If you're going to go about it this way, you might consider
representing each partition as an array A of integers, in which A[i]
is the smallest integer in the set containing i. Then:

(1) for a crude O(N**2) algorithm:

def refinement(A,B): # untested!
    for s in np.unique(A): # for each set
        if len(np.unique(B[A==s]))>1: # if it came from more than one
            return False
    return True

Faster, more arcane algorithms are certainly possible:
def refinement(A,B): # untested!
    idx = np.argsort(A) # idx lets you easily get a list of elements
in a given subset
    return np.all(np.diff(B[idx])[np.diff(A[idx])==0]==0)
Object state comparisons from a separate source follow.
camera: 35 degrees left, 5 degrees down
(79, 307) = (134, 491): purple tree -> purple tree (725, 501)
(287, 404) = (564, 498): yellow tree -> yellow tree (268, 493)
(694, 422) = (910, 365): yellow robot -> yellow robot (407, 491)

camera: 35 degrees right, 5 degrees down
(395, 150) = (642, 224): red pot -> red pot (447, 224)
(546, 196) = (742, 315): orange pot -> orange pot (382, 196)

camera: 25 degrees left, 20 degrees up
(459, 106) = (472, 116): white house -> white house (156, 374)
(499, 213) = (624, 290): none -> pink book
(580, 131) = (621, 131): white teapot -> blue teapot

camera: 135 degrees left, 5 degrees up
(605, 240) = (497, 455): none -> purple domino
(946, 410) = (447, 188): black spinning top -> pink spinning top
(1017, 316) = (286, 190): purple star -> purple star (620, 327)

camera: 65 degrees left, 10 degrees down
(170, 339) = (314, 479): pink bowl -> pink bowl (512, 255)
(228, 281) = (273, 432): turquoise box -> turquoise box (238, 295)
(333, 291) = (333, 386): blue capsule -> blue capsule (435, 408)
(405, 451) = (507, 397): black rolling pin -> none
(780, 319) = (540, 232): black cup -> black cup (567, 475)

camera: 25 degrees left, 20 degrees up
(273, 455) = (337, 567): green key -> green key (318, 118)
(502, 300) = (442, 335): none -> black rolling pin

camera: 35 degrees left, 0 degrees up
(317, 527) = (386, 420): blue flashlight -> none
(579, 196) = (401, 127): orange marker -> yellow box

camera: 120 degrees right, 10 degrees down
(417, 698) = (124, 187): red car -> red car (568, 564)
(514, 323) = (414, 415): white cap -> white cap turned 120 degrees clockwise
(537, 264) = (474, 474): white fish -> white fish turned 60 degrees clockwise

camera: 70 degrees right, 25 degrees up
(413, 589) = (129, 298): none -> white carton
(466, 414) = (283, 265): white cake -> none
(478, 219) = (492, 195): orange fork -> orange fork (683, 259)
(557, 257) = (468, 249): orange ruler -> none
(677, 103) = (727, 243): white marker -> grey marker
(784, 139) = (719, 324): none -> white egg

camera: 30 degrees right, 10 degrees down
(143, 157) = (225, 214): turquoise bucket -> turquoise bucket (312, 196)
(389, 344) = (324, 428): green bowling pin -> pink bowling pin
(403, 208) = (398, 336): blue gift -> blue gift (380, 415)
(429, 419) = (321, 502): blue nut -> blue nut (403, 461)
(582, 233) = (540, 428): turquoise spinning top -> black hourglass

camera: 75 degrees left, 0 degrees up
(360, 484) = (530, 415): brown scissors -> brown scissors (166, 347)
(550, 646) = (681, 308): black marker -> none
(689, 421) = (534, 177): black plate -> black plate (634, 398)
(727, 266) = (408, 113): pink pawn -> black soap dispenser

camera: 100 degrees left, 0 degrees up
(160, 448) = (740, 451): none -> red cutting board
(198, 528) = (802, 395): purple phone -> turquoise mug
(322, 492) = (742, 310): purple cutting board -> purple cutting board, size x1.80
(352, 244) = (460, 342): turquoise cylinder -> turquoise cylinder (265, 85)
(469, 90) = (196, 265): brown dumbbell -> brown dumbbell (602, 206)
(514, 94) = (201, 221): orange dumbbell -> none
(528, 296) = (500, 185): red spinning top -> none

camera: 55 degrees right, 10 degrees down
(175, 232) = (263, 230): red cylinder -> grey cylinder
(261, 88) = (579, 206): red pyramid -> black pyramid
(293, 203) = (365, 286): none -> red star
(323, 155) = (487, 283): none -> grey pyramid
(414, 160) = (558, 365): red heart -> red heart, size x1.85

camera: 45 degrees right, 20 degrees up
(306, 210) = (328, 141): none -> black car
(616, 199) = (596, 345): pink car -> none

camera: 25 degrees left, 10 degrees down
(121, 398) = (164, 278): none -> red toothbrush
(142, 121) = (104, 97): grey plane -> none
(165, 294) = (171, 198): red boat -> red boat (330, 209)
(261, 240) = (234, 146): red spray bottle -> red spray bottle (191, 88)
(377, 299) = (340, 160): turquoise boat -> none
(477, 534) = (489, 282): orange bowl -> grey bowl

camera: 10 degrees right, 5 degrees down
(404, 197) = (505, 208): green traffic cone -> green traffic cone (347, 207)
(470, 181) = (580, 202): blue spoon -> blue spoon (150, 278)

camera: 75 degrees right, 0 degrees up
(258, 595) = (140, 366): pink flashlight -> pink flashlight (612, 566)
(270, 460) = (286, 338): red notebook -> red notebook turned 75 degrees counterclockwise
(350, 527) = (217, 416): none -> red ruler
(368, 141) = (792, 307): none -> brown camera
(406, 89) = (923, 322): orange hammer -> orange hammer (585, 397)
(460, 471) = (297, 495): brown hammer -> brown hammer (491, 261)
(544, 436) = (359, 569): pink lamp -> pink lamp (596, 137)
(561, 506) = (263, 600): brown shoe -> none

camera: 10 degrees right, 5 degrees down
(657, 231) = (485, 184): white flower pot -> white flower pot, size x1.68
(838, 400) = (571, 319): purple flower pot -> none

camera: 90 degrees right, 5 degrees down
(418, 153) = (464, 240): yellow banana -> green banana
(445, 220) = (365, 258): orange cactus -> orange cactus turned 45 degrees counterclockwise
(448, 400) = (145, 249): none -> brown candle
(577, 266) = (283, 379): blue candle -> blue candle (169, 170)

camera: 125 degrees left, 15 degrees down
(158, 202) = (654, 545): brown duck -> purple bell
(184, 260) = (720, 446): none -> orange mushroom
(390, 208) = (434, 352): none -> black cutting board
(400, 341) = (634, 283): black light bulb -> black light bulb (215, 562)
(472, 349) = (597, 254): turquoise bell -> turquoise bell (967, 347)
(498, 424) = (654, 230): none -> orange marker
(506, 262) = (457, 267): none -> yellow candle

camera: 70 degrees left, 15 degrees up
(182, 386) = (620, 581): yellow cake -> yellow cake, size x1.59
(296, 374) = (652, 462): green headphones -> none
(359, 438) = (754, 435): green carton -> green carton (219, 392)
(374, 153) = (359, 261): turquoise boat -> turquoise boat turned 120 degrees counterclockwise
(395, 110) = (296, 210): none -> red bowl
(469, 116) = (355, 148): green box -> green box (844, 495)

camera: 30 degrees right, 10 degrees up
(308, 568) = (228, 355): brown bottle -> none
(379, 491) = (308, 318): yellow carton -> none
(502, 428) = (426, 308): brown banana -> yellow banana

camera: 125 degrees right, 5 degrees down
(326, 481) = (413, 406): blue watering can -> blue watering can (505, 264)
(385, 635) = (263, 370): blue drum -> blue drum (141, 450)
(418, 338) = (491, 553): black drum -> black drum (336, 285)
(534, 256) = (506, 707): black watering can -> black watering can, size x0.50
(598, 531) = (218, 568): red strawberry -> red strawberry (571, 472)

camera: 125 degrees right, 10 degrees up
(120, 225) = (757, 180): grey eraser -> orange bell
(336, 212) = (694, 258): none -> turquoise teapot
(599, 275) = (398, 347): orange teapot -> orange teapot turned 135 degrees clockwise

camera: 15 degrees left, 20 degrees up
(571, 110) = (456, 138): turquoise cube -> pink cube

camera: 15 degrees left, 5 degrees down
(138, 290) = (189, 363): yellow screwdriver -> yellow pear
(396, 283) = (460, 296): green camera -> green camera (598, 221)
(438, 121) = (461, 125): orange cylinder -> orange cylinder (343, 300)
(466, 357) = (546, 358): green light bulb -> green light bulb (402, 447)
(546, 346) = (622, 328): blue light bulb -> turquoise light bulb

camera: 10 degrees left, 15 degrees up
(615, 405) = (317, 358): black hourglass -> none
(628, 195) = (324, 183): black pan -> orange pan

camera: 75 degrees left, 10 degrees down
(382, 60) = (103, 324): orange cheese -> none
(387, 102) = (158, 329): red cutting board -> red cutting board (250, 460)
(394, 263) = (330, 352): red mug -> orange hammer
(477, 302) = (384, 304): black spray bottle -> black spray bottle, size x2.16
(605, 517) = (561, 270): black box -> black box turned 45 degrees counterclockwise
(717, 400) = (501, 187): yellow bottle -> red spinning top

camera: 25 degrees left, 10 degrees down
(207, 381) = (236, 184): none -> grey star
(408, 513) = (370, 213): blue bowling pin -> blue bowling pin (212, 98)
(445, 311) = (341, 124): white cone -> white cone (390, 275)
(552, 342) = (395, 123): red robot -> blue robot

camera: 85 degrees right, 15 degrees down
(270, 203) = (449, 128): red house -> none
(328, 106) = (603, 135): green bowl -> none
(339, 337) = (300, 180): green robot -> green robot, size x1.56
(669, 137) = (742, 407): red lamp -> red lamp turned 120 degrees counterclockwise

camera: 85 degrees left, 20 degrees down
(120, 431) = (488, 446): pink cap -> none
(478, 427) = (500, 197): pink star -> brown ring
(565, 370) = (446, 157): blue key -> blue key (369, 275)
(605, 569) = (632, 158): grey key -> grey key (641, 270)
(2) can probably be accomplished similarly depending on exactly what
you want. Keep in mind that there may be no obvious way to associate
sets in the "before" and "after" partitions. You could describe how to
get from one to the other refining the first one, then joining some
sets of the refined partiton to get the second in a minimal way; this
seems to be called taking the "meet" of the two partitions. Here's a
crude algorithm:

def meet(A,B): # untested
    r = np.arange(len(A))
    C = B.copy()
    for s in np.unique(A):
        ss = A==s
        for t in np.unique(B):
            ts = B==t
            C[ss & ts] = r[ss & ts][0]

Given C the meet of A and B, a reasonable list of elements that have
"moved" is (C!=A) | (C!=B). Not ideal, sometimes it will say too many
elements moved.

Good luck,
Anne